Ophthalmic Paediatr Genet. 1989 Jun;10(2):107-9. doi: 10.3109/13816818909088350.
The authors report their experience in the treatment of 21 children affected by retinoblastoma. There were 14 bilateral and seven unilateral cases of retinoblastoma; mean age at diagnosis was 16 months in males (16 patients) and 30 months in females (five patients). They were all staged according to Howarth et al. (1980) and treatment was correlated to the various stages. The treatment protocol was determined by a group of co-workers at the University of Padova.
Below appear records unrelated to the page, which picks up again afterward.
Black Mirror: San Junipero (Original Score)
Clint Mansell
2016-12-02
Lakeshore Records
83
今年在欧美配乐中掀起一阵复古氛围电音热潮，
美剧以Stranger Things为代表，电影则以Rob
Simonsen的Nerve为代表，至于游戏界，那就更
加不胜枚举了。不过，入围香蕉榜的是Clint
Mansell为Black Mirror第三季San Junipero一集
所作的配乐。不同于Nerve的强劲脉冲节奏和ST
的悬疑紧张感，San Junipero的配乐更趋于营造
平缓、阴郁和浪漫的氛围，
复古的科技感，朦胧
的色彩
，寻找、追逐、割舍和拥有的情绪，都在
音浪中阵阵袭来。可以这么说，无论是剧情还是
Among the 35 affected eyes, 26 were enucleated and the others were treated without surgery. One patient died of cerebral metastases and two patients are affected by a second tumor with an unfavorable prognosis for survival. Two other patients are affected by chronic liver disease, probably due to chemotherapy. The authors confirm the importance of early diagnosis and prompt and effective treatment in children affected by retinoblastoma. They also stress that recently developed genetic techniques allow diagnosis of retinoblastoma even before the symptoms appear.
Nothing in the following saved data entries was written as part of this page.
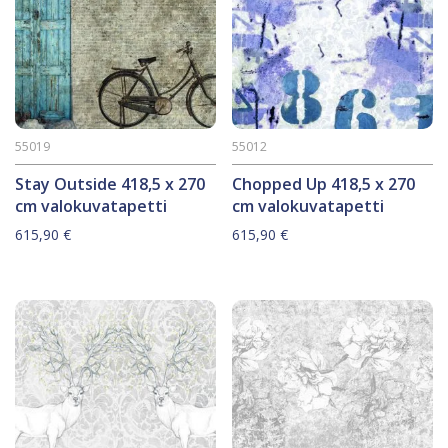
55019
55012
Stay Outside 418,5 x 270
Chopped Up 418,5 x 270
cm valokuvatapetti
cm valokuvatapetti
615,90
€
615,90
€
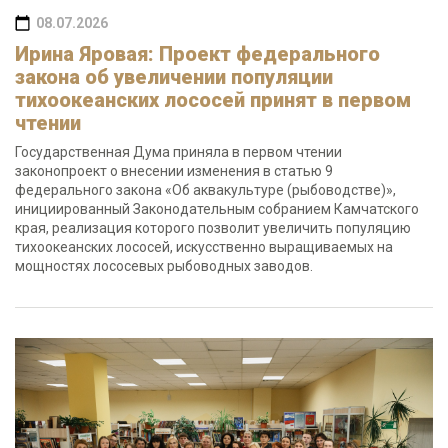
08.07.2026
Ирина Яровая: Проект федерального
закона об увеличении популяции
тихоокеанских лососей принят в первом
чтении
Государственная Дума приняла в первом чтении
законопроект о внесении изменения в статью 9
федерального закона «Об аквакультуре (рыбоводстве)»,
инициированный Законодательным собранием Камчатского
края, реализация которого позволит увеличить популяцию
тихоокеанских лососей, искусственно выращиваемых на
мощностях лососевых рыбоводных заводов.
作者报告了他们治疗21例视网膜母细胞瘤患儿的经验。其中视网膜母细胞瘤双侧病例14例,单侧病例7例;男性(16例)诊断时的平均年龄为16个月,女性(5例)为30个月。所有病例均按照豪沃思等人(1980年)的方法进行分期,治疗与不同分期相关。治疗方案由帕多瓦大学的一组同事确定。在35只患眼中,26只眼被摘除,其他眼未接受手术治疗。1例患者死于脑转移,2例患者患有对生存预后不利的第二种肿瘤。另外2例患者患有慢性肝病,可能是化疗所致。作者证实了早期诊断以及对视网膜母细胞瘤患儿进行及时有效治疗的重要性。他们还强调,最近开发的基因技术甚至能在症状出现之前诊断出视网膜母细胞瘤。